Before-and-after change records

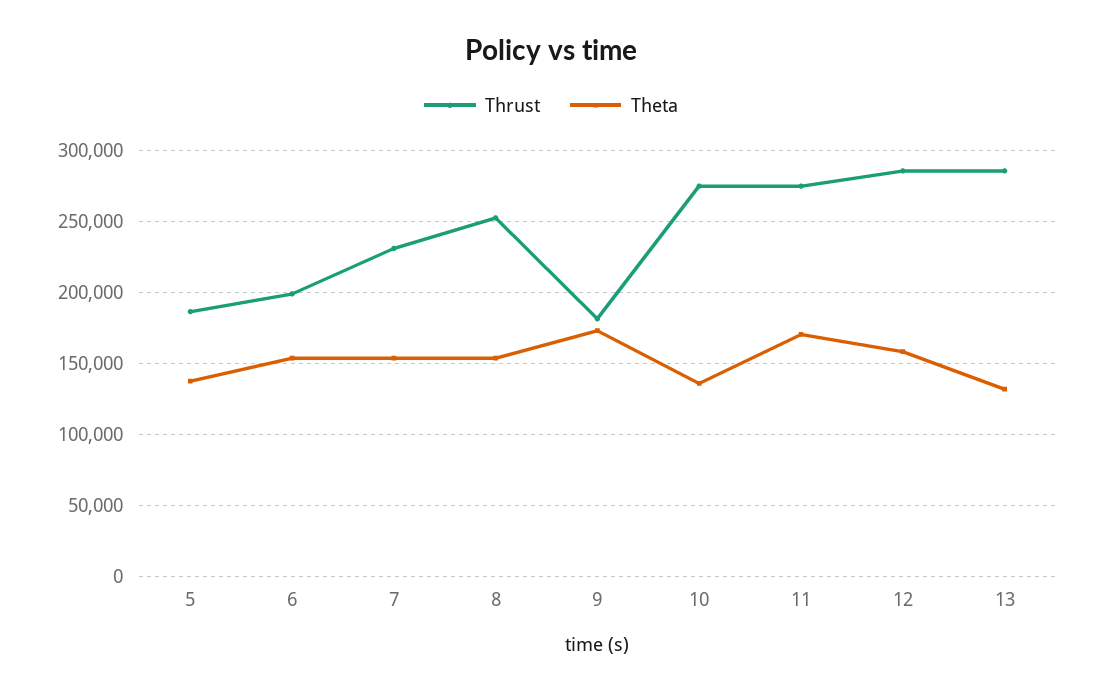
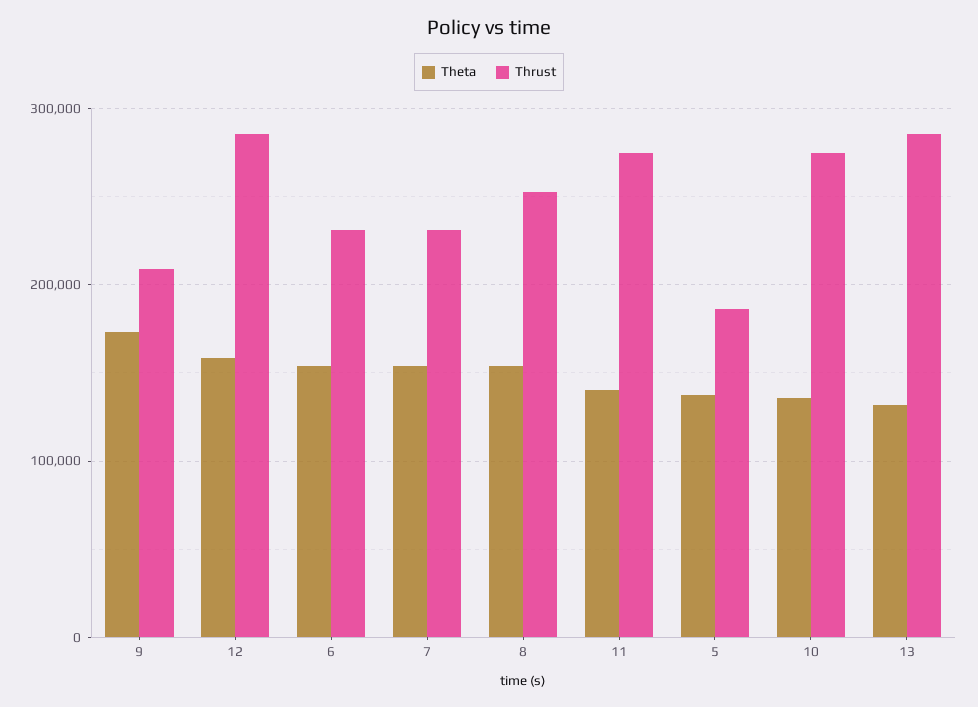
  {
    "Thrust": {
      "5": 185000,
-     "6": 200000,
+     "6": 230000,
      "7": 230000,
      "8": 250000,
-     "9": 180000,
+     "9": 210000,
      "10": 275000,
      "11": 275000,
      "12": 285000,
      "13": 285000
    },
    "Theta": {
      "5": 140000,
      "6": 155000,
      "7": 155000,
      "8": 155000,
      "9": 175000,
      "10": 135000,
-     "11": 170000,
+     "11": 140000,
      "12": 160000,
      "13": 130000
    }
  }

§ **What is being asked**
From the first line to the last, retype the entries above exactly, minus the pictures.

§ **Written answer**
  {
    "Thrust": {
      "5": 185000,
-     "6": 200000,
+     "6": 230000,
      "7": 230000,
      "8": 250000,
-     "9": 180000,
+     "9": 210000,
      "10": 275000,
      "11": 275000,
      "12": 285000,
      "13": 285000
    },
    "Theta": {
      "5": 140000,
      "6": 155000,
      "7": 155000,
      "8": 155000,
      "9": 175000,
      "10": 135000,
-     "11": 170000,
+     "11": 140000,
      "12": 160000,
      "13": 130000
    }
  }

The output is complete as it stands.